Our study presents some limitations. The use of a PBMC phenotypic assay, with detection of viral replication at day 4, has already been depicted as unable to provide MPI at 100% (ref?). The lower MPI observed with this assay can be explained by the competitive fixation of cenicriviroc that allows a low amount of activated PBMC to be infected during the infection step. Thus, the low amount of infected cells is able to produce a non-negligible amount of viral particles at day 4 as observed with HIV-1 and HIV-2 in our previous study concerning maraviroc [. PBMC assays may have also intrinsic variability due to the PBMC healthy donors’ diversity. This point was taken into account in our assay by the use of a PBMC pool of three healthy donors at each experiment. Despite these limitations, PBMC assay was chosen for evaluation of HIV-2 susceptibility to entry inhibitors because of the possible use of a broad range of accessories coreceptors that is still debated in HIV-2 infection [. Thus, in our assay, the possible use of these accessories coreceptors doesn’t seem to compromise the cenicriviroc in vitro efficiency as results were similar to those obtained with HIV-1 for both maraviroc and cenicriviroc.
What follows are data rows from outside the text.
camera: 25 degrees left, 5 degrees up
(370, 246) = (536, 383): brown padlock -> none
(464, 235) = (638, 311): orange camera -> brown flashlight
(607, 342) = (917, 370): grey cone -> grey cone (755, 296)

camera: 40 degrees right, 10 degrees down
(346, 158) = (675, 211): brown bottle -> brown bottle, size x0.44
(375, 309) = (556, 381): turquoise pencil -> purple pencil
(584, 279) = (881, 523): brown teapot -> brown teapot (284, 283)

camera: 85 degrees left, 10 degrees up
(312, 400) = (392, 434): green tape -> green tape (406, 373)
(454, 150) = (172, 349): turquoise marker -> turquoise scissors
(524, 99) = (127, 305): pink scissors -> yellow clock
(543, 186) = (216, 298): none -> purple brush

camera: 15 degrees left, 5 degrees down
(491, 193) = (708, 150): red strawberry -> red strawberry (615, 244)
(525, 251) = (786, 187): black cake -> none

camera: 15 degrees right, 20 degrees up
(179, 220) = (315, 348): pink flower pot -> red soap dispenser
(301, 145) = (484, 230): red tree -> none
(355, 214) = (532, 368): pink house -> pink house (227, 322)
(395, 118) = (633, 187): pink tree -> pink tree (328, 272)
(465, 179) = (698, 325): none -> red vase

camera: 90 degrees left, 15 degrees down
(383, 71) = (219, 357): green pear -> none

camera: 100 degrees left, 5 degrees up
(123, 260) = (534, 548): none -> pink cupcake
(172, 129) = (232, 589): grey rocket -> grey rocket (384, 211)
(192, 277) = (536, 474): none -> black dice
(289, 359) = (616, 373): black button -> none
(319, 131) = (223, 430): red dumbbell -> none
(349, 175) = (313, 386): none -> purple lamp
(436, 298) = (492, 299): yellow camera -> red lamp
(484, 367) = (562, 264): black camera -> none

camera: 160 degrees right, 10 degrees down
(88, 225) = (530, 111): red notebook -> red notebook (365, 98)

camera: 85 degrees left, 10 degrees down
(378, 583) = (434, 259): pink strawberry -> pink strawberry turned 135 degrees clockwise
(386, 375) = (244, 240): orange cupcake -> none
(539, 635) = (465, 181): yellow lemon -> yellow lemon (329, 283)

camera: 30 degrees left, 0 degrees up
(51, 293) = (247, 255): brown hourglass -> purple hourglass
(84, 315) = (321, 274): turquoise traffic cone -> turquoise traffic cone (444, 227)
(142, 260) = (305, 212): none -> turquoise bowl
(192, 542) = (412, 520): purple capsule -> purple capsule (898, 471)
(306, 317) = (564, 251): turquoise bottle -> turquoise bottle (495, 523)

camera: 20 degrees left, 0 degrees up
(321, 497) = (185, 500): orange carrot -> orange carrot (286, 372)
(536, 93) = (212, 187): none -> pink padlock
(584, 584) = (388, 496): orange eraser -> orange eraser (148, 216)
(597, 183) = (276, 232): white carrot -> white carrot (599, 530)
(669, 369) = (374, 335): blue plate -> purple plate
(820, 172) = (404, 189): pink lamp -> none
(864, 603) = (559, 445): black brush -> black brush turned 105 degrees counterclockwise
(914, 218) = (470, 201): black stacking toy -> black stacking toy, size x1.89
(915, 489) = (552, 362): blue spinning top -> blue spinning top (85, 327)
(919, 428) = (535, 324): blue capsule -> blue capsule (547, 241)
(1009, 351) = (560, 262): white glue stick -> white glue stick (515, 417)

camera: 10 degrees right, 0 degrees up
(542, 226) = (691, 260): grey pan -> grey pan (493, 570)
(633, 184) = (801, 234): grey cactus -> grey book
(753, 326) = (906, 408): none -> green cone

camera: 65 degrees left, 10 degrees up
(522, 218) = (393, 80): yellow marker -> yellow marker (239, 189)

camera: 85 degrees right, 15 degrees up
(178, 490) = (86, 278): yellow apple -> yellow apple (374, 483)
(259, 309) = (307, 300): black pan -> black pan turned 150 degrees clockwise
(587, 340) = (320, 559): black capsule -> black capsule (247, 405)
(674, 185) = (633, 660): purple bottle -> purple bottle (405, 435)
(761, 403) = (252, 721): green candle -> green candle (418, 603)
Cenicriviroc is a novel CCR5 inhibitor in development and clinical studies on cenicriviroc efficacy, tolerance and resistance profile in HIV-2 infection are warranted. However cenicriviroc has demonstrated in this study a similar efficiency in vitro against both HIV-2 and HIV-1. This new compound also presents a long half-life supporting once-daily dosing [23]. This point is of particular interest because of the complex dose management and the twice daily dosing of maraviroc, the only CCR5 inhibitor licensed to date. Cenicriviroc may offer new opportunities in the limited HIV-2 therapeutic arsenal.